Axis 5: Ensure a responsible, ethical and inclusive Bioconvergence

It is essential to include in the scientific program of the DIM the ethical aspects associated with the uses of living organisms for medical, societal and/or economic progress. In particular, and without being exhaustive, we will encourage projects taking into account the following elements:

  • Risk and biosafety studies, including new methods of risk assessment, the engineering of synthetic safety systems, and the responsible dissemination of synthetic biology tools among the public, students, and hobbyists (i.e. called "garage biology").

  • Study of the ethics of engineering living systems and their manipulation during bioproduction.

  • Support open communication between DIM researchers and public actors who could be impacted by this research and the deployment of new technologies. This will include studies on how to set up a co-design process to translate societal challenges into open research projects (citizen/participatory science).

  • Learning from history by understanding the processes that led to a science-society divide in order to inclusively share biology-engineered innovation.
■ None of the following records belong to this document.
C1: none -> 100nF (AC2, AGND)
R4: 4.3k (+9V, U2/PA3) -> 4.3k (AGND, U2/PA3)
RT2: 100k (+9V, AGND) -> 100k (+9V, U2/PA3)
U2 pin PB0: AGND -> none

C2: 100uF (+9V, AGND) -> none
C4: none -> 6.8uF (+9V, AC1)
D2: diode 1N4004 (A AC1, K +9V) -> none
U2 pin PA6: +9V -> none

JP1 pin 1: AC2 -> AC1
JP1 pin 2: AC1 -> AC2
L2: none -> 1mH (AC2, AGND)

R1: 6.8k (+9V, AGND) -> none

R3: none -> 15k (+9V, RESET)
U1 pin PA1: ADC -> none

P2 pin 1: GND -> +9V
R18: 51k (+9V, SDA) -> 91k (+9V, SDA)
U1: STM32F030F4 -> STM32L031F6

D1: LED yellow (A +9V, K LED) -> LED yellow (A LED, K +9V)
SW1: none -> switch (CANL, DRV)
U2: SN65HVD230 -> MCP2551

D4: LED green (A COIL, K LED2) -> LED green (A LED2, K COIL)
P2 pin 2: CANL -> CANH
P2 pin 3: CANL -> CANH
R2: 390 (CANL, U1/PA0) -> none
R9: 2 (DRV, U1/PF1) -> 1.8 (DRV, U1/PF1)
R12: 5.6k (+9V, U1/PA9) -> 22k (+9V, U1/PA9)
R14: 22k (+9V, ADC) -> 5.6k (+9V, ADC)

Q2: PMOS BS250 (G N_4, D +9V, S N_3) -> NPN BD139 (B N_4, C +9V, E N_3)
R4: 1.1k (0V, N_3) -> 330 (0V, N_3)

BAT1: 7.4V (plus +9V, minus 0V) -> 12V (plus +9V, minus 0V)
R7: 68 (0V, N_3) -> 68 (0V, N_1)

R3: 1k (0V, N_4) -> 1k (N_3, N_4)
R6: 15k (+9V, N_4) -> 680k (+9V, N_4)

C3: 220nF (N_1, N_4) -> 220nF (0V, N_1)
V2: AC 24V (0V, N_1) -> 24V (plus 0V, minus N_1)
  • Understand how potential resolutions of sustainability challenges through bio-engineering, -production - therapy translate into practice, new policies and ethical guidelines

  • Integrate social studies with bioengineering, bioproduction and biotherapy from the start of the project, leading to co-publications and developing and valuing different philosophical positions

  • Develop approaches that direct bioengineering and biotherapies towards reducing inequalities and increasing well-being to support its impact on innovation, the engine of economic growth.